Bobby grinned. “Oh, sure. I can dream. If that world is as free of intelligent life as we think, and if we can get a few permissions, we could put together a settlement in no time. I wonder how soon we’ll be able to buy property on the New Earth?”

“Depends. As I told McKissack, we’d have a good claim to own the planet, but I have a hunch the old U S of A might disallow our claim.”

“Too bad. It’d be nice to stake a claim to a few thousand acres.”

I had to laugh. “Angling for a vacation home?”

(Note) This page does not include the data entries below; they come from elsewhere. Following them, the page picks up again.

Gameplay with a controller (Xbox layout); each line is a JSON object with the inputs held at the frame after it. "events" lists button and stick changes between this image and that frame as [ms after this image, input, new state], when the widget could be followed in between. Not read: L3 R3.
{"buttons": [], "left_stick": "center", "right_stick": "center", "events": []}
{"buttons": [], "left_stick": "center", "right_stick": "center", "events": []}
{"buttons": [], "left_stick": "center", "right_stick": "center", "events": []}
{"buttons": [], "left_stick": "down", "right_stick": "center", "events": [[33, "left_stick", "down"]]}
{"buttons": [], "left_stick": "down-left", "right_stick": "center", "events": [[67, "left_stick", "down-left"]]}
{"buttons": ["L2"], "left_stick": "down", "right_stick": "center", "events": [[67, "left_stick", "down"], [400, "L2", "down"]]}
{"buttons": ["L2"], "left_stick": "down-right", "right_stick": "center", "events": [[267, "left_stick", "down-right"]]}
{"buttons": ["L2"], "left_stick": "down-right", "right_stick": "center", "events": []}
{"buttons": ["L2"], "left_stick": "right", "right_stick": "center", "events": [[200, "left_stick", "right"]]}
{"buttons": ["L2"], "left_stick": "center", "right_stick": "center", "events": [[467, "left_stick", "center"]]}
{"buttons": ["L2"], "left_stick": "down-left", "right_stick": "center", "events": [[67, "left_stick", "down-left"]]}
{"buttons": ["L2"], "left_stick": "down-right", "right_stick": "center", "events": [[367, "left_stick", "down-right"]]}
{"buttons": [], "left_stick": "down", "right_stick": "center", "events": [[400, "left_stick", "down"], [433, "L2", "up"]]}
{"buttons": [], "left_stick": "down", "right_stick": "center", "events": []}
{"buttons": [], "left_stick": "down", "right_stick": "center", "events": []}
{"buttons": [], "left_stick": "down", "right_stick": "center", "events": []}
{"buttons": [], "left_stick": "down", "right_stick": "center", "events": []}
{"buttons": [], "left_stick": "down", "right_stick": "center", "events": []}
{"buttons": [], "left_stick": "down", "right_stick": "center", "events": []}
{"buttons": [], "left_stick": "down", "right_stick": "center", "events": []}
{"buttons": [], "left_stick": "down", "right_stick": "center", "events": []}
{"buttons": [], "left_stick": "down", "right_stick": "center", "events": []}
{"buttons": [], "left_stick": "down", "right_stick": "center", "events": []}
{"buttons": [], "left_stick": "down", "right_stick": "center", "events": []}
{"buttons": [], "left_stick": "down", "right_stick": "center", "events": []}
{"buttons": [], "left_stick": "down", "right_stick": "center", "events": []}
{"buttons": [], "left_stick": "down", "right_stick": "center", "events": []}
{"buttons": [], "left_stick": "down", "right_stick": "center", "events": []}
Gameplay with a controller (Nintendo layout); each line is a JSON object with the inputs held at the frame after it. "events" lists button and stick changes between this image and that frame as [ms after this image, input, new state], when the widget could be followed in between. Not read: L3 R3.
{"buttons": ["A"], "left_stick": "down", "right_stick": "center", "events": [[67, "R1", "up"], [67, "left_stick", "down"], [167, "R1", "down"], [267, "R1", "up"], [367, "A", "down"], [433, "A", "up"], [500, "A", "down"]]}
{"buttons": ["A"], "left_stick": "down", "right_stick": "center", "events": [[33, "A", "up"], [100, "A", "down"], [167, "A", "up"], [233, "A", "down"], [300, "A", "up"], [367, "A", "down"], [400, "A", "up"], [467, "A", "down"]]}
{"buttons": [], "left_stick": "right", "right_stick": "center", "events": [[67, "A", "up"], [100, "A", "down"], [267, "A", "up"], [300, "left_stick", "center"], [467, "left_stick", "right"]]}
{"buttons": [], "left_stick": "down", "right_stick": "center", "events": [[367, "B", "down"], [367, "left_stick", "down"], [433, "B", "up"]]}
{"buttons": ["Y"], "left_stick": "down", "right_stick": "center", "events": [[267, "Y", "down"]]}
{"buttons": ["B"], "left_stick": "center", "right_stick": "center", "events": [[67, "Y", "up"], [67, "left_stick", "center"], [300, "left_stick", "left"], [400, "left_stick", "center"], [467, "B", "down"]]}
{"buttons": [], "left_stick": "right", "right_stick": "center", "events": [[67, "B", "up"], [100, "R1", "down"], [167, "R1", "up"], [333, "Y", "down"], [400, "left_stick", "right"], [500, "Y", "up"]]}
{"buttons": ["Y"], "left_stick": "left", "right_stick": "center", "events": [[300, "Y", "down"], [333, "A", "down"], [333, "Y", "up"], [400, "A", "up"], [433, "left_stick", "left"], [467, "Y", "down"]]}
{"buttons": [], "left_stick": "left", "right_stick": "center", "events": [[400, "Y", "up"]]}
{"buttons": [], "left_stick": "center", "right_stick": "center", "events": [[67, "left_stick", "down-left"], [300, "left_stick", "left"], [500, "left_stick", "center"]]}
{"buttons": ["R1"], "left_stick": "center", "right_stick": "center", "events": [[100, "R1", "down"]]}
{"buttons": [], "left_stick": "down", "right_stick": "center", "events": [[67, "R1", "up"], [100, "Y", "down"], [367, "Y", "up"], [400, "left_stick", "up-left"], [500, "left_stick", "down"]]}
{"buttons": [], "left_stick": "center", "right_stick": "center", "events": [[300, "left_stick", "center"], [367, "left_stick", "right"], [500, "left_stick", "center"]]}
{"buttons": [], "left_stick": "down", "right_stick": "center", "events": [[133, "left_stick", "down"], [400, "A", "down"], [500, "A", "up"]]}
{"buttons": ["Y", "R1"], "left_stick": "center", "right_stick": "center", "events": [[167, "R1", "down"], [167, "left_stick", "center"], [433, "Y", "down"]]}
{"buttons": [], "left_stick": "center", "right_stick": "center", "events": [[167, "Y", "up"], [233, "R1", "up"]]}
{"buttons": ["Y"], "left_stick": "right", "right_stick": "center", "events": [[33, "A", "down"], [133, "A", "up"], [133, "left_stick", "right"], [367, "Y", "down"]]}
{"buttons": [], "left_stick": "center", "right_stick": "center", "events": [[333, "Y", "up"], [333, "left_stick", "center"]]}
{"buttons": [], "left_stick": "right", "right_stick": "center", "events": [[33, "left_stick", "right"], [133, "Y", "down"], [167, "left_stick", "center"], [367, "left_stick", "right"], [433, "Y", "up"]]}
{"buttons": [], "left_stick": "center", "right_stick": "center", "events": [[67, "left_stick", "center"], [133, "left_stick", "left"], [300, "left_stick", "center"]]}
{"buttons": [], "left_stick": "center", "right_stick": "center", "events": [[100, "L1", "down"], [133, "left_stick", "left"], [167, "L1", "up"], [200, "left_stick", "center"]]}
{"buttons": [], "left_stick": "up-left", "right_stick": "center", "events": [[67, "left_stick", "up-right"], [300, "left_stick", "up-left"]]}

“Why not? I know you love the cabin in Estes Park, but why not build a second home on Earth Two? Could be a heck of a place to retire.”

Trust Bobby to dream big. Well, after all, why not? “Forget it for now,” I told him. “Let’s get the rest of this exploration done. When the Navy comes with questions, we want to have a lot of answers.”

We resumed our remote exploration, and Bobby, bless him, began to note areas of the new Earth that might make good real estate investments.

Chapter 2: A Man’s Dead Wife Rings His Doorbell . . .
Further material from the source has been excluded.